Wednesday, September 07, 2005

Responsibility

Mike S. Adams today writes on a topic that directly affects me. In his essay How I cured adult ADHD he begins with the premise that the disorder is fiction, made up by well meaning but clueless social engineers to provide yet another means by which people can evade responsibility. He's right, up to a point:
After being diagnosed with ADHD, two things usually happen to the newly “disadvantaged” student. First, a psychologist tells the victim that he cannot pay attention nor control various impulses. Next, he is given a dosage of drugs. Neither one of these responses actually works. In fact, telling him that he cannot pay attention – rather than that he simply does not pay attention – usually reinforces the problem. The drugs don’t work because, again, the disorder is fictional.
He doesn't go into why the disorder is fictional. I'm sure that would take up a lot more space than he is allowed for a daily essay, and whether the disorder is real or imagined doesn't change the problems faced by the afflicted. If one is diagnosed with ADHD, one can either accept the diagnosis and proceed with treatment, or blow off the quack and find another doctor.

Several years ago I was given just such a diagnosis. For me, it was a revelation. It explained so many things in my life that were previously mysterious and frustrating to comprehend. What it did not do was provide an excuse for continuing to be a f**kup. Not that I've been a model of efficiency and discipline - far from it - but I don't blame anyone but myself for failing to apply the knowledge I've gained.

My wonderful and long suffering boyfriend "TweetiePie" will no doubt read this and think "then why doesn't she ever clean the house?" BECAUSE IT BORES ME TO TEARS!

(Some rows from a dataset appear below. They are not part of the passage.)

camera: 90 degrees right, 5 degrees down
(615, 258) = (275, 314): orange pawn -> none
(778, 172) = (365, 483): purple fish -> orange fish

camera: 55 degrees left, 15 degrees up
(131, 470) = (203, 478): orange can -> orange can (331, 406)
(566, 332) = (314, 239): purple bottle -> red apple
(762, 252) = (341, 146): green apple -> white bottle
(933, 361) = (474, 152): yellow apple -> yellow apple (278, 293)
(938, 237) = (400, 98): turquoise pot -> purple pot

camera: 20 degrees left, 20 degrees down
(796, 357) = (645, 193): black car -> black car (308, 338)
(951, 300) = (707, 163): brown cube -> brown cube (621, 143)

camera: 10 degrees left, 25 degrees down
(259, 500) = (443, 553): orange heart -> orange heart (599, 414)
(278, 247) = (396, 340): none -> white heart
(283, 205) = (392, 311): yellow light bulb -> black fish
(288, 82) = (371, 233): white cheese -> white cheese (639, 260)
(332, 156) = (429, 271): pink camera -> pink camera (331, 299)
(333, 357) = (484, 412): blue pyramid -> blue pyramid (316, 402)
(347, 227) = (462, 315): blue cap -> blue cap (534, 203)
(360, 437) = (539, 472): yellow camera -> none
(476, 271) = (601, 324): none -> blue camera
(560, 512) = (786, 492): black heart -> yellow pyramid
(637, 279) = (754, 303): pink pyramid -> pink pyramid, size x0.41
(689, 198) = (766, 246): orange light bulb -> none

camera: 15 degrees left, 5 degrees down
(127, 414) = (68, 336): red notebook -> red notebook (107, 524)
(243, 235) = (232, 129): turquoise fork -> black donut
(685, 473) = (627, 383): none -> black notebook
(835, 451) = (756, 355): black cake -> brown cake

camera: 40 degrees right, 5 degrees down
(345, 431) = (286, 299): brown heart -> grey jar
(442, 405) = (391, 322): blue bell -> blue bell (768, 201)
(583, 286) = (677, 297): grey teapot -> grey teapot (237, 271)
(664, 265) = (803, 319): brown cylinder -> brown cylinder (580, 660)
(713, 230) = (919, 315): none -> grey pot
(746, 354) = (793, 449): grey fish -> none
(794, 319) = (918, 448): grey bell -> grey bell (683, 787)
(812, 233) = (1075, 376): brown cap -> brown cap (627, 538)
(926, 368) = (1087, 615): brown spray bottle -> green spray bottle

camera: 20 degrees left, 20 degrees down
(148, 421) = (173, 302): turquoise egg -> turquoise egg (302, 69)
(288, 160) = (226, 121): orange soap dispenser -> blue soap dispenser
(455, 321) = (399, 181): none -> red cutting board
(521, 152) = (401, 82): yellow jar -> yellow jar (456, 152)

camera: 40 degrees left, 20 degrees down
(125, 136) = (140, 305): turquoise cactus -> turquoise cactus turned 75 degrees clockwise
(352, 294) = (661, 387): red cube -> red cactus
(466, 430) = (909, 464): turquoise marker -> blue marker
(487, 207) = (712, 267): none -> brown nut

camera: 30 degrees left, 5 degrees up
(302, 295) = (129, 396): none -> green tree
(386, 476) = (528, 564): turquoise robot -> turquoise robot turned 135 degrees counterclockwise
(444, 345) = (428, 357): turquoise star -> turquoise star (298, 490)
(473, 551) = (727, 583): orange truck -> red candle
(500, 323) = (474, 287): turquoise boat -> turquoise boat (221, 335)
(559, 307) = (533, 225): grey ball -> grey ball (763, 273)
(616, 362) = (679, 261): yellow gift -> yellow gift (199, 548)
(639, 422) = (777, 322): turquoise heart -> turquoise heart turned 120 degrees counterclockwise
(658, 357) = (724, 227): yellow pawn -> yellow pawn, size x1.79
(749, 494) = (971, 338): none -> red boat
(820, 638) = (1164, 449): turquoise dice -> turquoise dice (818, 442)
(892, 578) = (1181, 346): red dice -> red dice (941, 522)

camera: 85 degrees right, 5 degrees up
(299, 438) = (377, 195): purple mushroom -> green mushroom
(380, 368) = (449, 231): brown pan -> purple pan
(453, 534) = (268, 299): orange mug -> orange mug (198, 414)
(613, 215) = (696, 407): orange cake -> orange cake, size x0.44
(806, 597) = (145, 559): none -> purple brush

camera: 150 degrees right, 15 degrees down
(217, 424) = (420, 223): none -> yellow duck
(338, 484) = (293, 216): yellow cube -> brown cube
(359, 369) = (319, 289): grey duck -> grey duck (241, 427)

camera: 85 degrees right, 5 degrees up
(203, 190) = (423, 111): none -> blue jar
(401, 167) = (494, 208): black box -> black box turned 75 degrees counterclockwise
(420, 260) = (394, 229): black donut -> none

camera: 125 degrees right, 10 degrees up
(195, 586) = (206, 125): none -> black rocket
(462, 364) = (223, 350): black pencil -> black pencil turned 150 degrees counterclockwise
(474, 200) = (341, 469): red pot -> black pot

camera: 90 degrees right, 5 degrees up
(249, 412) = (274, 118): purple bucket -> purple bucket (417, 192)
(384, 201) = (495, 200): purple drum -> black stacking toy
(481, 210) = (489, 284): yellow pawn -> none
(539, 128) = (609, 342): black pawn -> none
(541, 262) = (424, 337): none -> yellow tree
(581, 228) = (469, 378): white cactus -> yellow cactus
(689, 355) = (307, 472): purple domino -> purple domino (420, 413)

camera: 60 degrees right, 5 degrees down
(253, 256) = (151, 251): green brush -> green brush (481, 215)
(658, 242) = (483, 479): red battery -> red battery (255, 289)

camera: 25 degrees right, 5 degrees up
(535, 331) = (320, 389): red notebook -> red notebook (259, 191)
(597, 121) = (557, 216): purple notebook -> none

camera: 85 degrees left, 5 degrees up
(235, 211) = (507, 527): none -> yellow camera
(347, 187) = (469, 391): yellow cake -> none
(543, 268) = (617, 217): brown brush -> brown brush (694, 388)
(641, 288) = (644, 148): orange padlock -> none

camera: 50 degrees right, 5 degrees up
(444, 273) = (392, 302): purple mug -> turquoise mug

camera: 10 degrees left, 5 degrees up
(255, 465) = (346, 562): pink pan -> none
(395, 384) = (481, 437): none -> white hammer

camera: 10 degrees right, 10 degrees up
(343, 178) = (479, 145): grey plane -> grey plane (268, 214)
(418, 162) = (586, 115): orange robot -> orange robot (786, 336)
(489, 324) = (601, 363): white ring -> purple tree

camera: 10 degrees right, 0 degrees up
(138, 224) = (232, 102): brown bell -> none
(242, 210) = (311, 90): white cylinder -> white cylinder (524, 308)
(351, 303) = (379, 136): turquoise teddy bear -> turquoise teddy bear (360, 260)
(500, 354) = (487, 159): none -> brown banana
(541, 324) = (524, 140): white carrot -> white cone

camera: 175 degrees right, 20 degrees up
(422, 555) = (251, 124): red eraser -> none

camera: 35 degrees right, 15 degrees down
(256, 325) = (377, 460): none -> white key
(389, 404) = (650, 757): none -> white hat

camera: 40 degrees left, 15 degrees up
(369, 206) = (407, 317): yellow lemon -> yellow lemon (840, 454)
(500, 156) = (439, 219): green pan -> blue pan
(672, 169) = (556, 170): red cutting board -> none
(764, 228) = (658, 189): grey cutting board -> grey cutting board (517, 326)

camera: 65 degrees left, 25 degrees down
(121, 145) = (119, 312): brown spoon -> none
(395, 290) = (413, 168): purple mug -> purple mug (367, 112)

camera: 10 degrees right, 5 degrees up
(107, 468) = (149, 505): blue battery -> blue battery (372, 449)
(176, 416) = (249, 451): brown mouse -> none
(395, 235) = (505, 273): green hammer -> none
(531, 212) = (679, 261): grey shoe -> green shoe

We met at the racetrack 12+ years ago when I and a former colleague thought it would be fun to race karts. I've always been an uncorragible tomboy who likes to get her hands greasy and go fast on anything with wheels. At least for a while. I get bored with things that once fascinated me to distraction. I used to ride my motorcycle, now its covered in dust and the carbs are clogged with gook. I used to ride my ridiculously expensive Cannondale Delta-V 4 or 5 times a week, now it gets ridden, say, once or twice a year at one or another track for expedience of travel to-and-from registration. I used to take care of my little flower gardens and now they contain some really lovely weeds and broken down Dahlias. This is a constant pattern with me. I have little doubt that within a year I will abandon this blog because it, too will bore me to tears. I haven't bought nearly enough guns to get bored with shooting yet.

One of the worst problems faced by those with ADD or ADHD is coping with this boredom. I have worked for the same company for 19 years. In the beginning, I changed projects every 6 to 18 months and that kept me interested and amused with new technologies and people and places and code. For the last 6(?) years I have been working on the same stinking project and there are some mornings when I literally consider suicide to be preferable to spending another 8 hour day sitting in front of my monitor chastising myself for not doing something productive. What the hell am I doing right now? Neglecting work and blogging about poor little me!

Well? STFU, pop another Ritalin and get back to work you whiner! OK!

See how Dr. Mike is right even if he may be wrong about the validity of the disorder? ADHD: Real or Fictional, the proper therapy is to take personal responsibility. I still won't clean the house, but I will keep my guns clean.